### THE PROBLEM
Reproduce word for word the passage of the excerpt about Chief Justice Roberts and the Louisiana law, everything from "The Court will" down to "authority to enact.".

### EXCERPT
The Court will not allow Louisiana this regulation
anyway. Chief Justice John Roberts is one of the five justices who do not
believe the law conflicts with the Constitution, rightly interpreted. He voted
in 2016 that an identical Texas law should be upheld, and his opinion in the
Louisiana case says that he still agrees with his reasoning then. Nevertheless,
he claims to believe that the Louisiana law is too similar to the law that his
colleagues in 2016 struck down over his dissent. The force of precedent, he
maintains, requires the law to be nullified. Otherwise, Americans would lack
confidence in the rule of law. It is, on the other hand, wonderfully inspiring
to that confidence for a justice to strike down a law that he concedes the
state had the constitutional authority to enact.
It is impossible to credit Roberts’s claim that respect
for precedent dictated his decision. He has been perfectly willing to overrule
precedents in the past. Some of them were of much longer standing. Janus v.

### DATA PROVIDED
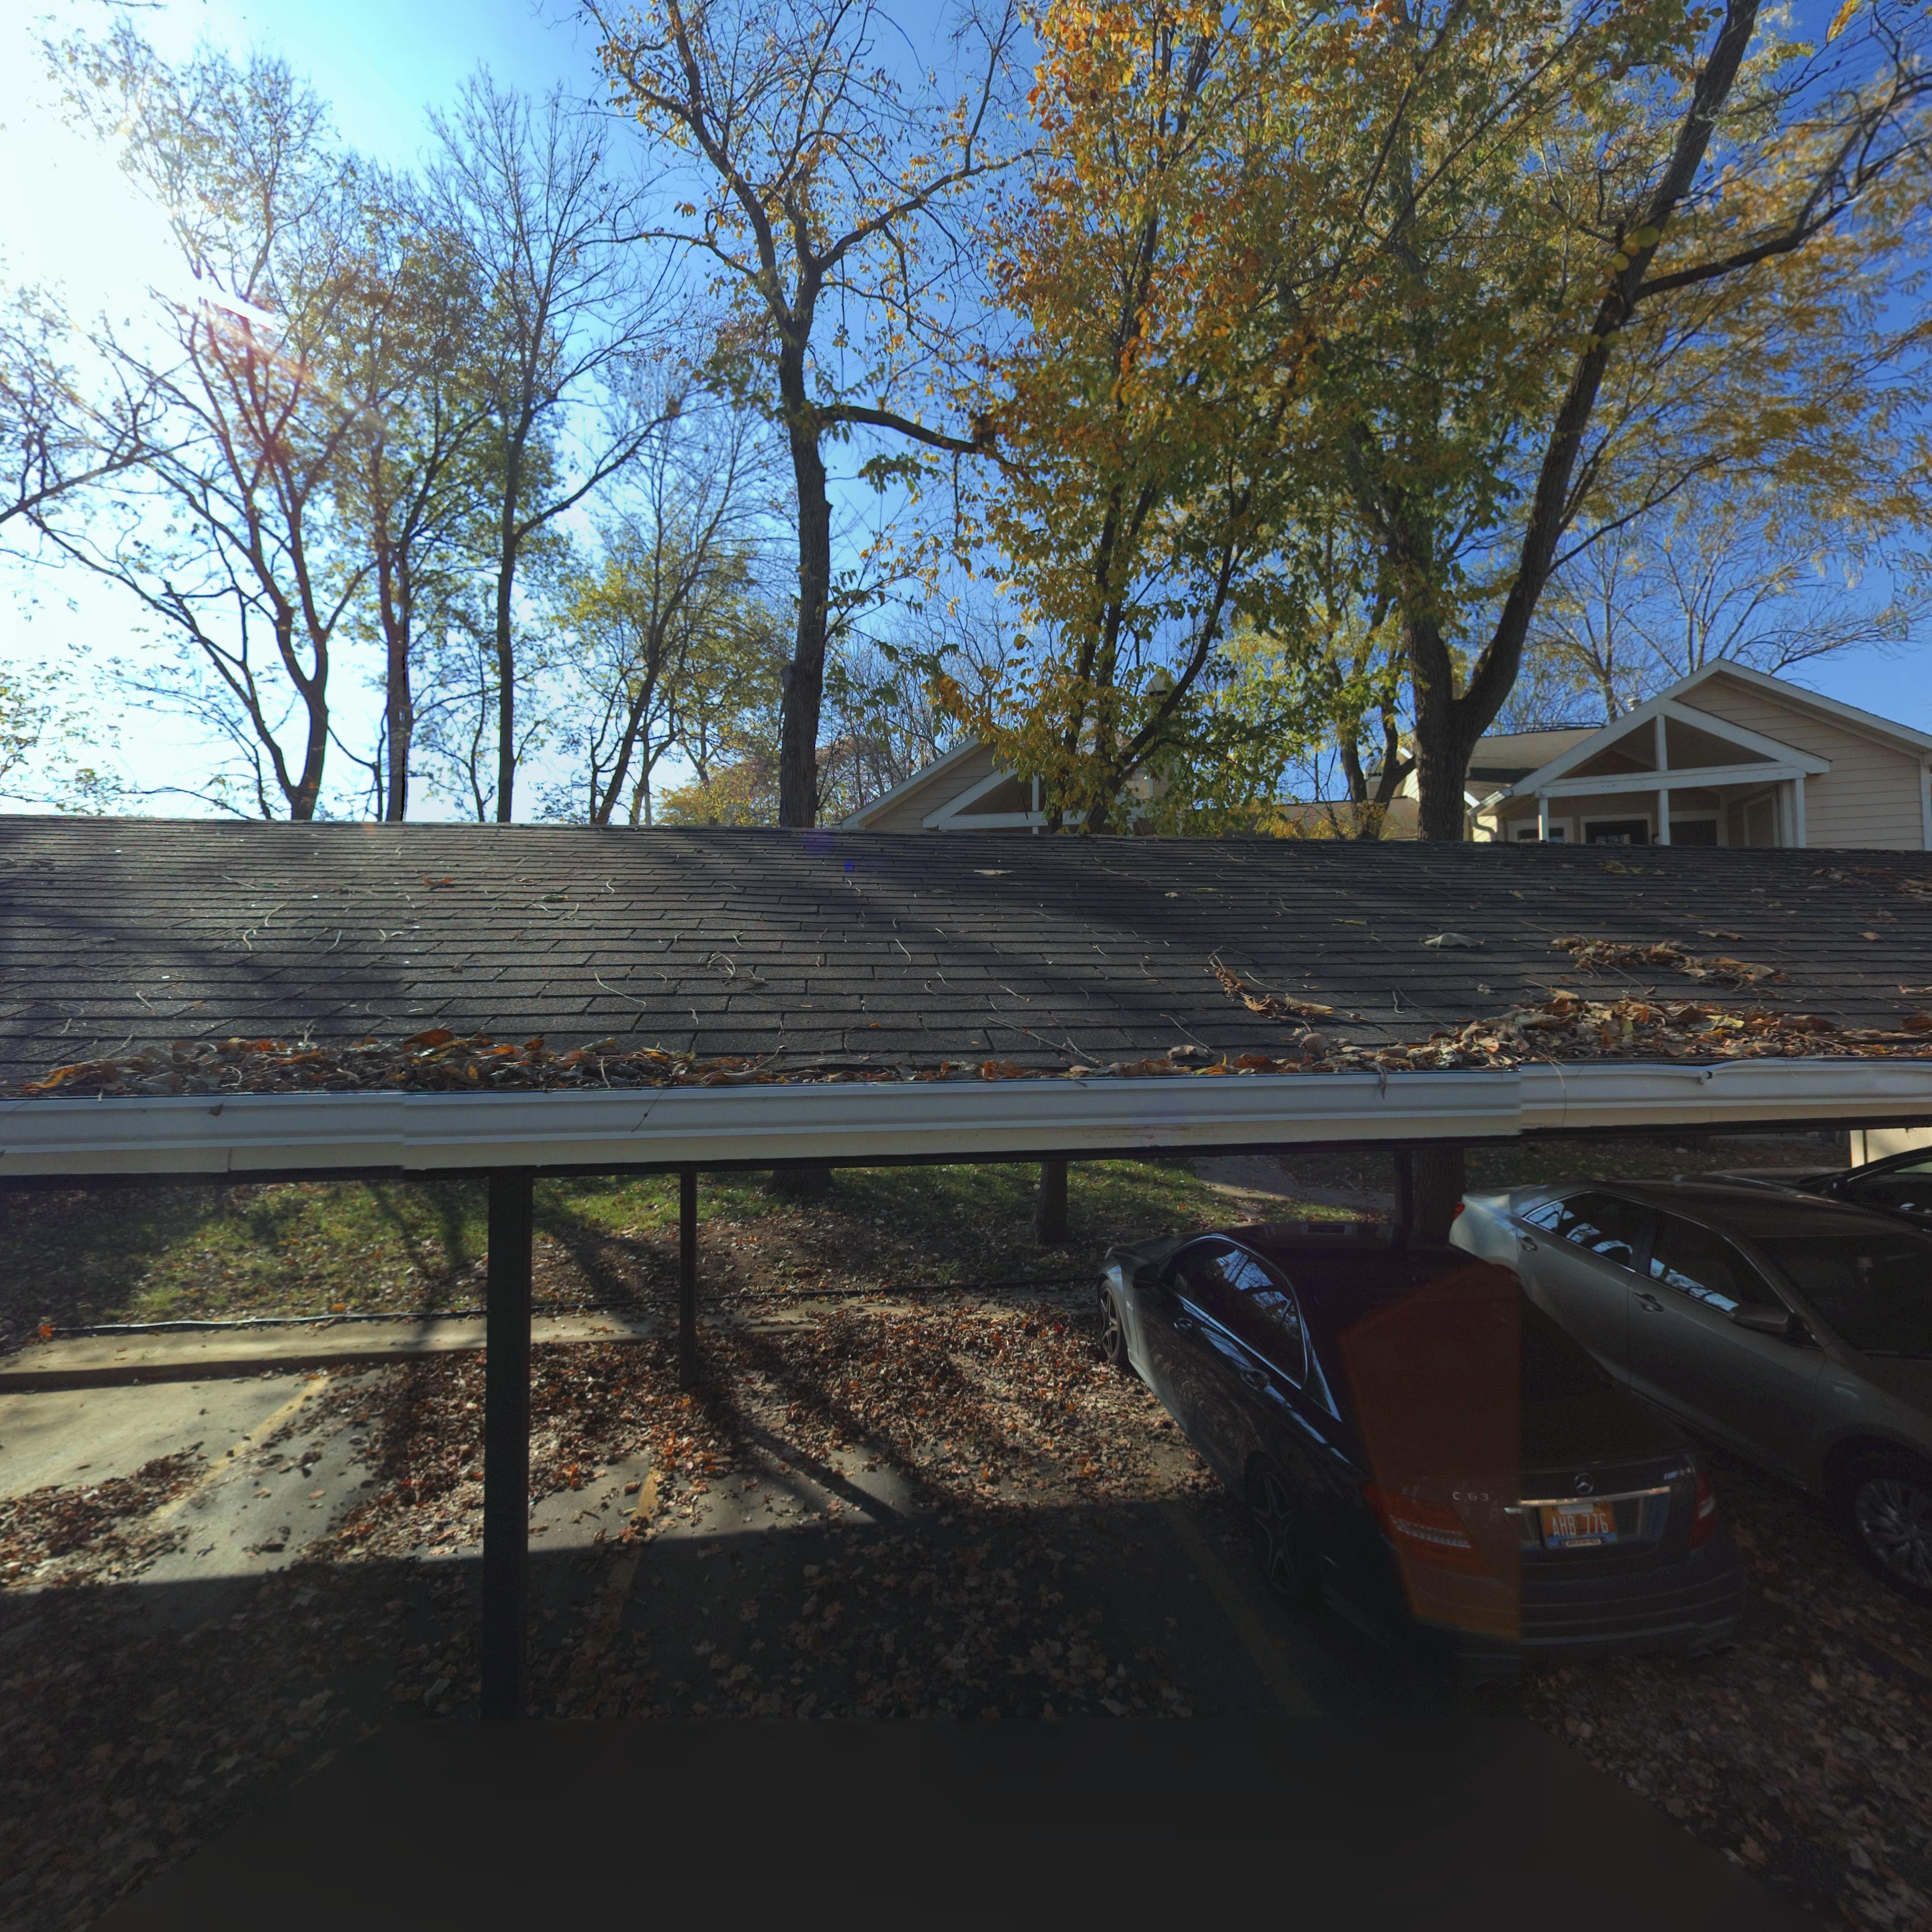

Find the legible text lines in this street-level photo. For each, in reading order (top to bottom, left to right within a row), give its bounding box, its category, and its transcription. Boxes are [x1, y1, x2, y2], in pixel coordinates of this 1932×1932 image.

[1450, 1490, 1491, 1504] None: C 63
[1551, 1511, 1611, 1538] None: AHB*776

### EXERCISE RESULT
The Court will not allow Louisiana this regulation
anyway. Chief Justice John Roberts is one of the five justices who do not
believe the law conflicts with the Constitution, rightly interpreted. He voted
in 2016 that an identical Texas law should be upheld, and his opinion in the
Louisiana case says that he still agrees with his reasoning then. Nevertheless,
he claims to believe that the Louisiana law is too similar to the law that his
colleagues in 2016 struck down over his dissent. The force of precedent, he
maintains, requires the law to be nullified. Otherwise, Americans would lack
confidence in the rule of law. It is, on the other hand, wonderfully inspiring
to that confidence for a justice to strike down a law that he concedes the
state had the constitutional authority to enact.